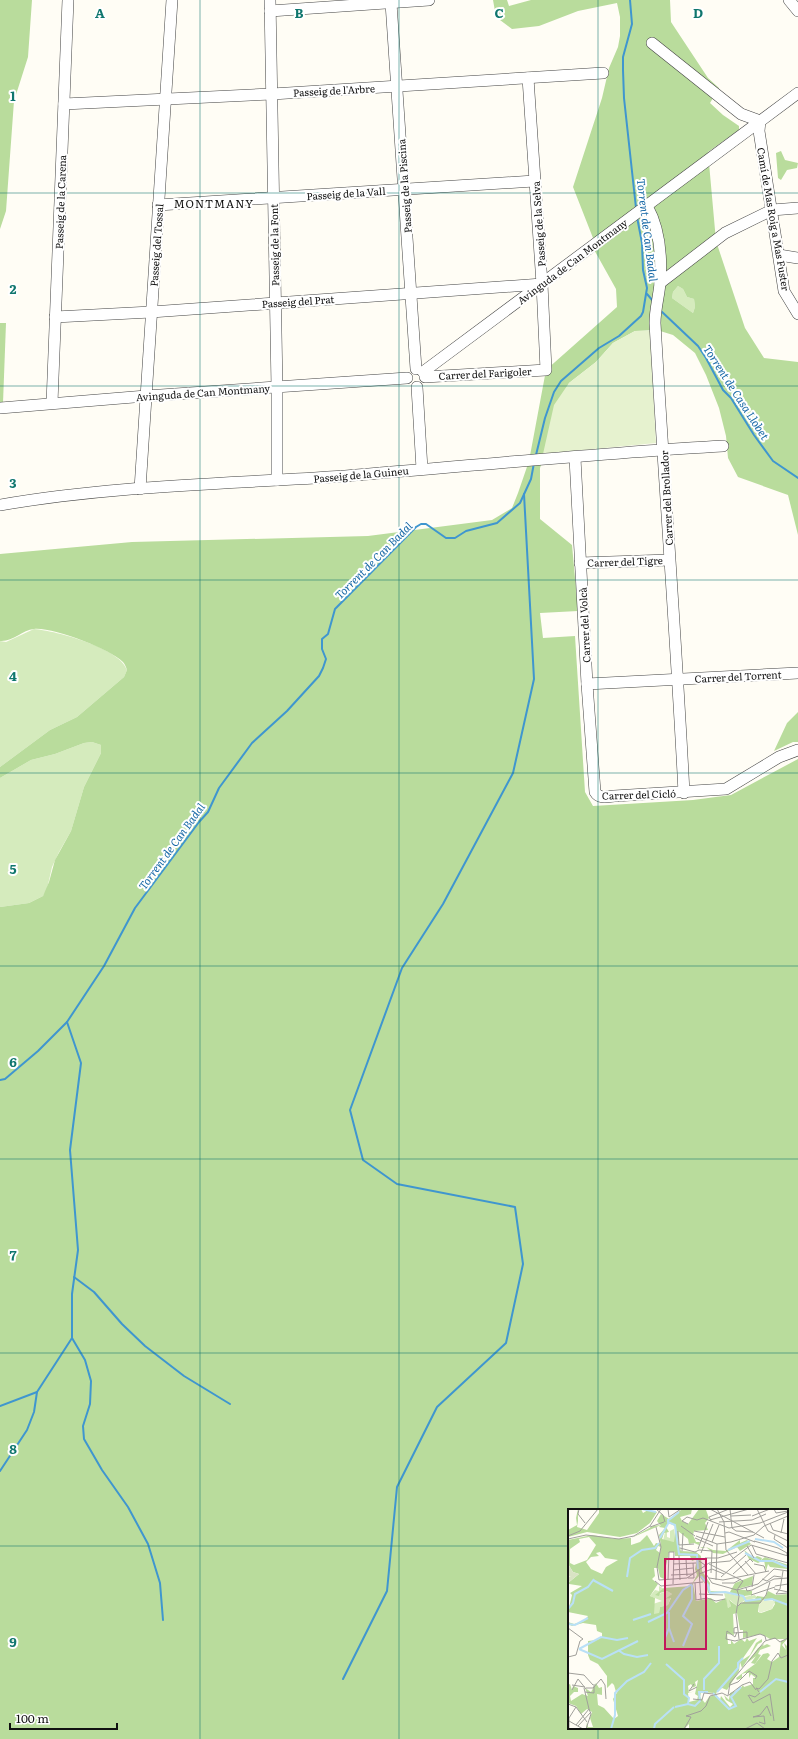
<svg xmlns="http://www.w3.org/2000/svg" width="798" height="1739" font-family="Literata,serif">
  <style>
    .green { fill: #d5ebbd }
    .forest { fill: #b9dc9c; fill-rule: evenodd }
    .pitch { fill: #e6f2cf }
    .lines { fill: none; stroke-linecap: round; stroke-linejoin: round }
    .stream { stroke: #3f96cf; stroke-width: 2 }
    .minor-casing { stroke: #444; stroke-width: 12 }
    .minor { stroke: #fff; stroke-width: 11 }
    .grid { fill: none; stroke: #0f766e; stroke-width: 1; stroke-opacity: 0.55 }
    .labels { text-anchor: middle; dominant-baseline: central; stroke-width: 4; stroke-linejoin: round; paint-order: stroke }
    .street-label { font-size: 10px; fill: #111; stroke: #fff }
    .neighbourhood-label { font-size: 11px; letter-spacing: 1px; fill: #111; stroke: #fff }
    .water-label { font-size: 11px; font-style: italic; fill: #1768a6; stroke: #fff }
    .inset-river { fill: none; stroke: #b9e0f7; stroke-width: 2 }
    .inset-road { fill: none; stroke: #a09f9a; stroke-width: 1 }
    .view { fill: #c2185b; fill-opacity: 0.15; stroke: #c2185b; stroke-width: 2 }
    .inset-edge { fill: none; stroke: #111; stroke-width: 2 }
    .grid-label { font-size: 13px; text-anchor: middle; font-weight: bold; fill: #0f766e; stroke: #fff; stroke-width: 4; stroke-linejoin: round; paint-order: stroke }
  </style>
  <rect width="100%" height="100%" fill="#fffdf5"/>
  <!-- green -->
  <g class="green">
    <polygon points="678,286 683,289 687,297 694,299 695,307 693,313 672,298 673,292"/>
    <path d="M34,629C57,631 120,648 127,670L124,677L77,717L50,730L0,767V641L6,642Z"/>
    <polygon points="92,742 101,745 101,753 84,787 71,831 59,852 52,867 47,889 43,896 29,903 0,907 0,778 31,760 55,754 84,743"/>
  </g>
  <!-- forest -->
  <g class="forest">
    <polygon points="0,0 32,0 28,57 14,101 6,211 0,229"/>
    <path d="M493,0H507L509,6L531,0H670L671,22L708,78L719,88L710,103L723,115L739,126V130L708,152L716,241L745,328L764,358L798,362V535L788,495L738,477L728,458L726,436L719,408L706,375L695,353L673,335L657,330L635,331L613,343L596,362L569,383L540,468V519L572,545L578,611L540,613L543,638L575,636L585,792L593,806L693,800L731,795L798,759V1739H0V907L29,903L43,896L49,882L55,860L71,831L84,787L101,753V745L92,742L84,743L55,754L31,760L0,778V767L50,730L77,717L124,677L127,670C126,667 125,664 123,662C110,649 53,627 34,629C22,630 13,642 0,641V554L132,542L368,536L492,520L512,508L518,493L529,461L546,370L617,307L616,289L592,246L593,238L573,187L602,98L609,68L618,47L620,36V17L617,3L578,11L539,26L512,29L496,17ZM678,286L683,289L687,297L694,299L695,307L693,313L672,298L673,292ZM569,1510H787V1728H569Z"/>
    <polygon points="781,151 785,160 798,163 797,168 787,170 781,180 778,178 776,153"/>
    <polygon points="0,323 6,323 3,403 0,404"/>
    <polygon points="798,712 798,742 793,742 774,751 787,723"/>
  </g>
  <!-- pitch -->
  <polygon class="pitch" points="635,331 650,331 656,443 543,454 554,405 569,383 596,362 613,343"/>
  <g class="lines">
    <!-- stream -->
    <g class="stream">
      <polyline points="630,0 632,24 623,57 623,70 624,98 636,208"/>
      <polyline points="647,294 653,301"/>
      <polyline points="660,310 698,346 706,358 723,390 731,398 754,435 773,461 798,478"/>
      <polyline points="536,455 545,418 554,392 561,381 599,348 619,336 641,316 643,312 647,288 643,270 642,243 637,217"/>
      <polyline points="0,1080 5,1079 38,1051 67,1022 104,966 135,908 199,822 208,812 219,788 252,743 287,711 319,676 323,668 326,659 322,649 322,639 328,634 335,609 416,527 421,524 426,524 446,538 455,538 466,531 497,523 520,503 531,479 534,463"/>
      <polyline points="74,1277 94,1292 122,1324 145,1346 184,1376 230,1404"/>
      <polyline points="72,1338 85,1360 91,1381 90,1404 83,1426 84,1439 102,1470 128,1507 148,1544 160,1583 163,1620"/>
      <polyline points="0,1406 37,1392"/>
      <polyline points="0,1471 27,1430 34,1412 37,1392 72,1338 72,1294 78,1250 70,1150 81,1063 67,1022"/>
      <polyline points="343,1679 387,1591 397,1487 437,1407 506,1343 523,1264 515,1207 397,1184 363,1160 350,1110 402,968 443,904 513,773 534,679 524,494"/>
    </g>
    <defs>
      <g id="minor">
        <polyline points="270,0 277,387 277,480"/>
        <polyline points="789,0 798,11"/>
        <polyline points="391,3 416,369"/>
        <polyline points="270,11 429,0"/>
        <polyline points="652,43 741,114 760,121 759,131 784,291 798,314"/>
        <polyline points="64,104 272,94 603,73"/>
        <polyline points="158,205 534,181"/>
        <path d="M647,206C660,229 662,257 660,283C659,296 655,309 655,323C664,480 676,636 684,793"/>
        <polyline points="779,255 798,258"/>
        <polyline points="660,283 725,233 772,210 798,208"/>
        <polyline points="55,317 151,312 542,284"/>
        <polyline points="423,372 798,93"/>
        <polyline points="425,377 546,370 542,284 528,78"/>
        <polyline points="417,387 422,469"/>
        <polyline points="52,403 68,0"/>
        <polyline points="0,408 146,396 407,378"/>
        <path d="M575,458L587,684L595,792C599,799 607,797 614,796L726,789L779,757L798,750"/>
        <polyline points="140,489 172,0"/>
        <path d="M0,505C114,485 230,484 345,476C471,466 597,453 723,446"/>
        <polyline points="580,563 669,560"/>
        <polyline points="587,684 798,673"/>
      </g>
    </defs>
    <!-- minor casing -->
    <use href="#minor" class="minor-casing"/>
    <!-- minor -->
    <use href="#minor" class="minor"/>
  </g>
  <!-- grid -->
  <path class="grid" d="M200,0V1739M399,0V1739M598,0V1510M0,193H798M0,386H798M0,580H798M0,773H798M0,966H798M0,1159H798M0,1353H798M0,1546H569M787,1546H798M598,1728V1739"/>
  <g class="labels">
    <!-- street labels -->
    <g class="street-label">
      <text transform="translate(334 90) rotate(-3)">Passeig de l'Arbre</text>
      <text transform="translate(404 186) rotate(-94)">Passeig de la Piscina</text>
      <text transform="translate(346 193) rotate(-4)">Passeig de la Vall</text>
      <text transform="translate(60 202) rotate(-88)">Passeig de la Carena</text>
      <text transform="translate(774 219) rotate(80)">Camí de Mas Roig a Mas Fuster</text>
      <text transform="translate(538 224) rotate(-94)">Passeig de la Selva</text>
      <text transform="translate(156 245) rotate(-86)">Passeig del Tossal</text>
      <text transform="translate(274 245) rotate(-91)">Passeig de la Font</text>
      <text transform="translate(572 261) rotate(-37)">Avinguda de Can Montmany</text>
      <text transform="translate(298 301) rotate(-4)">Passeig del Prat</text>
      <text transform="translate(485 373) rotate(-3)">Carrer del Farigoler</text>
      <text transform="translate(203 392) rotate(-4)">Avinguda de Can Montmany</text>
      <text transform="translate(361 474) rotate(-5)">Passeig de la Guineu</text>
      <text transform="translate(666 498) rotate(-93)">Carrer del Brollador</text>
      <text transform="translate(625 561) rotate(-2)">Carrer del Tigre</text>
      <text transform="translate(584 625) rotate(-93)">Carrer del Volcà</text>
      <text transform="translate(738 676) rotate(-3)">Carrer del Torrent</text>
      <text transform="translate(639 794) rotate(-2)">Carrer del Cicló</text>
    </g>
    <!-- neighbourhood labels -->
    <g class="neighbourhood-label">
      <text x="214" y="203">MONTMANY</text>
    </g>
    <!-- water labels -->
    <g class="water-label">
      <text transform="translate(648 230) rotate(83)">Torrent de Can Badal</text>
      <text transform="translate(737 392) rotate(57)">Torrent de Casa Llobet</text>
      <text transform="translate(373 560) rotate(-45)">Torrent de Can Badal</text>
      <text transform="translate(171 846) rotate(-54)">Torrent de Can Badal</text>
    </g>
  </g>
  <!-- overview -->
  <g transform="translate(568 1509)">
    <rect width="220" height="220" fill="#fffdf5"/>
    <path d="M106,20V33L95,32L97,23H99V28L102,29V22ZM91,77L96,80L88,86L99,82L104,85L98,90L103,88L100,96L92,98L91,105H86L85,95L94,92L82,87L87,81L91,82ZM156,84L176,88L187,86L189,89L177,91L169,97L162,91L163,97L160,99Z" fill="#d5ebbd"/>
    <path d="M10,0V12L9,18L19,21L31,4V0H73L75,4L80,1L89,3L82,14L69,24L52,28L19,23L0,28V21L9,16L8,9ZM124,0L123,5L112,8L114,12L120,15L131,0L138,1L141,9L137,14L140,21L126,22L125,26L128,33H132L131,36L126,34L121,35L120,30L110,22V33L113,42L128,43L133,47L134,62L142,74L141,82L162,83L167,74L185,67L184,76L169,80L184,82V86L176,87L178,91L187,90L189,87L197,88L200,82L208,86L220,85V129L214,136L218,141L216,134L220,138V220H121V215L116,220H18L19,213L20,218H25L22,209L24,203L19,200L13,205L8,197L0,194V176L2,175L4,181L5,177L10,179V183H6L2,187L3,192L14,185L20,187L17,179L23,183L28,174L31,179L34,178V186L29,185L30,196L36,199L46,210L50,207L45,190L50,182L48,183L46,176L44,174L39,179V167L30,155L22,151L20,146V132L29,131L34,128V124L29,122L28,116L15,114L4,117L0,115V113L6,115L16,112L20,107L0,103L4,86L2,84L14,77L1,75L0,78V74L11,65L5,63L0,55V31L24,26L48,30L63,29L85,17L92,16L89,12L93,5L101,10L113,1ZM101,14L107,17L106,33L94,30L96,24L101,23L98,18ZM93,16L91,18L97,19L91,26L93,36L92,44L88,41L90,37L93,38L92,35L88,34L86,37L79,26L72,33L63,36V29ZM21,28L28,36L19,51L6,56L2,54V40L12,33L11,30ZM32,43L37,49L50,51L38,58L34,65L23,60L18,53L23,48L31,47L28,44ZM101,43H107V47H122L124,52L129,50L127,60L129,66L123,77L96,79L87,86L91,87L92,84L99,82L104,85L97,90L103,89L100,96L92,98L91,104L86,105L87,89L82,87L90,75L84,70L87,67L86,59H90L92,68L98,71L96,66ZM131,67L138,76L140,84H157L176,88L177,92L169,97L161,91L163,97L160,99L158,89L148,94L143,89L128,92L125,74ZM194,91H205L207,95L204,100L193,104L190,103L191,96ZM169,104L172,121H175V129L193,125L202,130H217L213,132L211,148L204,153L199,150L202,146L200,144L195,145L187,155L193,146L190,145L192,141L203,137L199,135L195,137L196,135L190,139L179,154L188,147L183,154L187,155L168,169L169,171L174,169V165L177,164H181V169L183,165L188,169H185V175L176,178L175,176L171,181L162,184L161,191L156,186L158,191L165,195L162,198L153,187L152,191L150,189L148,184L154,179L159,181L171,162L172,153L174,159L190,135L194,133V130L188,134L182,146L173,152L189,129L181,132L179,129L177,133L173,130L166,135L163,131V135H160L159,125L166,126L165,105ZM130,171L127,185L130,187L129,191L121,193L120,184L127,182L121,184L120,177L123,175L125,178L122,180L128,177L127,173ZM133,183L146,184L147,186L141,188L137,194L132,188ZM172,31V34L179,31L183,35L172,42L169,38L155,45L145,44L138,38L134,39L132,38H138L145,41L158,42ZM176,41L186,49L189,47L194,49L193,51L197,48L220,56V60L202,58L200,55L198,62L196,51L190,54L181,50Z" fill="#b9dc9c" fill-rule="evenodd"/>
    <path d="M0,55L5,63L11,65L0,74V68L3,67H0Z" fill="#d9e3c4"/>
    <path d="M194,91L207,92L204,100L191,104V96Z" fill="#e6f2cf"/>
    <path class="inset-river" d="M74,0L88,3M100,10V13L107,16L111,45L129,46L130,60M101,11L111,3M92,29L101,13M187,30L206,33L215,39M160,41L182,32M177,44L192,52H205L219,58M133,67L140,76L142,84L157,83L175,87L178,92L193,90M59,68L62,49L74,41L87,39L91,34M25,71L45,82M196,91L204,90L220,96M0,100L5,94L7,85L20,78L26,70M65,111L83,105M80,113L99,104L115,81L124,75M0,115L7,116L20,109M101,119L106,133M97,129L101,119V103M115,137L124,115L115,107L124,90V76M11,140L34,150L70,132M11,140L33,128L49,131L60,129M50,141L56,145L69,148L80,146M98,155L116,171V185L121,189L120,195M136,181V170L151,154V137M149,183L170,159V154L175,149M192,183L208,170L220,173M145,184L161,200L168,197L163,188L173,178M107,198L120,195L127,197L132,192L131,183H140M43,220L47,206V184L59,172L76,163L83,154M86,220L87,215L106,198"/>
    <path class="inset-road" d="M11,0L10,5L17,14M88,0L95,6L97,13M100,0L101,8L113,0M142,0L196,29M149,0L156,13L158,41L180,66M162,0L164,19L168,22L185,23M189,0L200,22L220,32M206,0L208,4L220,2M163,7L183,6M184,7L202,0M142,11L181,0M143,12L141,8L161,0M151,13L184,11L198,5M202,14L205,21L220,25M120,15L114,12L119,8L129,11L135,9L161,19L192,14L220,3M113,17L127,27M82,18L96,13M88,18L93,38L89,58L91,71L119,69L141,54M110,22L111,36L126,35M126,22L157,28M157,24L161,23L187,33M213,24L216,10M207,26L206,30L220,39M0,27L12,22L30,0M128,27L149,35L163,33L186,26L196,17L220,7M127,29L145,37M0,30L18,26L51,30L66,27L82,17L93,0M186,32L210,39L219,44V47M144,33L151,16M184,36L188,45L220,54M179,37L186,49M112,39L127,43L131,41M130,40L140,13M131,41L144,42L143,64M114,42L115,24M133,44L145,15M111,47L112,71M137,49H150L169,43M118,50L119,67M131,52L137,56L138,65L144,74L169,81L190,75L206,60L220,62M177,52L188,65M141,54L162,52L183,36L220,47M105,55L128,54M141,55L175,72L169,81M186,55L196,57L198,63M106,61L125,59M131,61L133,91M131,65L144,60L156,65M165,65L182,50L185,53M103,66L125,65M153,68L178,46M120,69H126L125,54M141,69L155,71L201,62M194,70L199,72L206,67L213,68M100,71L101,43H106L105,75M148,71L149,35M87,72L93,77L135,73M127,74L128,91L139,89L148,92L157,90M154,74H166L173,70M207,77L220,75M184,78L186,66M178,79L179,82L184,81L206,70L220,69M206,80L220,83M169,81L171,87L168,105L171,130M131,85L155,86M208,85L212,80L215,62M208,85L220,84M183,86L207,78M170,97L173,94H192L198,86L202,73M170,118L166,119V124L179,123V129M0,119L15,130L12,132L8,146L0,148M169,123L167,128L159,122L158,130L167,132L192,125L197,127L198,131M0,164L16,166L25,176M10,170L18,180M126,175L121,182L129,178M4,176L17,178M162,176L170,173L181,162L189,167L187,170M18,179H25L33,170L37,176L38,190M4,181L10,170M17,183L26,184V175M191,183L188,179L191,180L200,170L204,152L210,144L213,149L220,146M161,186L174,176L182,173L188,181M180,186L185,194L202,185L206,212M181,186L187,188L192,184M160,187L162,174L197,132L207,129L212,133L220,129M125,190L134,191L136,184L145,185M0,195L8,198L19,213M196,207L185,208L192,206L199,197L203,207M1,212L15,220M191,213L197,215L196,207M8,216L21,200L16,179M10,217L23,203M1,220V209L8,198M18,220L23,205L21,200M116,220L123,208L118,207L133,202L138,197L142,187L154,184L160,187M177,220L189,214L197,220"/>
    <path class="view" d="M97,50H138V140H97Z"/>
    <rect width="220" height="220" class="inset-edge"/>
  </g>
  <g class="grid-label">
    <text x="100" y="18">A</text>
    <text x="299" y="18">B</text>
    <text x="499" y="18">C</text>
    <text x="698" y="18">D</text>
    <text x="13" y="101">1</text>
    <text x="13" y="294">2</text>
    <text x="13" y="488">3</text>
    <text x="13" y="681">4</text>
    <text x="13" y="874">5</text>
    <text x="13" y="1067">6</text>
    <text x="13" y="1260">7</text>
    <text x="13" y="1454">8</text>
    <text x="13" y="1647">9</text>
  </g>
  <!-- scale -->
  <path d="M10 1723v6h107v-6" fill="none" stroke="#111111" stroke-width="2"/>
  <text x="16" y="1723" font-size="12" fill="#111111" stroke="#ffffff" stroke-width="3" paint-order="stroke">100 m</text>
</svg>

### [The problem]
Each line above from the one with "#3f96cf; stroke-width: 2" up to and including the one with "<!-- green -->" must be set down exactly, and no line outside that span may appear.

### [Task answer]
    .stream { stroke: #3f96cf; stroke-width: 2 }
    .minor-casing { stroke: #444; stroke-width: 12 }
    .minor { stroke: #fff; stroke-width: 11 }
    .grid { fill: none; stroke: #0f766e; stroke-width: 1; stroke-opacity: 0.55 }
    .labels { text-anchor: middle; dominant-baseline: central; stroke-width: 4; stroke-linejoin: round; paint-order: stroke }
    .street-label { font-size: 10px; fill: #111; stroke: #fff }
    .neighbourhood-label { font-size: 11px; letter-spacing: 1px; fill: #111; stroke: #fff }
    .water-label { font-size: 11px; font-style: italic; fill: #1768a6; stroke: #fff }
    .inset-river { fill: none; stroke: #b9e0f7; stroke-width: 2 }
    .inset-road { fill: none; stroke: #a09f9a; stroke-width: 1 }
    .view { fill: #c2185b; fill-opacity: 0.15; stroke: #c2185b; stroke-width: 2 }
    .inset-edge { fill: none; stroke: #111; stroke-width: 2 }
    .grid-label { font-size: 13px; text-anchor: middle; font-weight: bold; fill: #0f766e; stroke: #fff; stroke-width: 4; stroke-linejoin: round; paint-order: stroke }
  </style>
  <rect width="100%" height="100%" fill="#fffdf5"/>
  <!-- green -->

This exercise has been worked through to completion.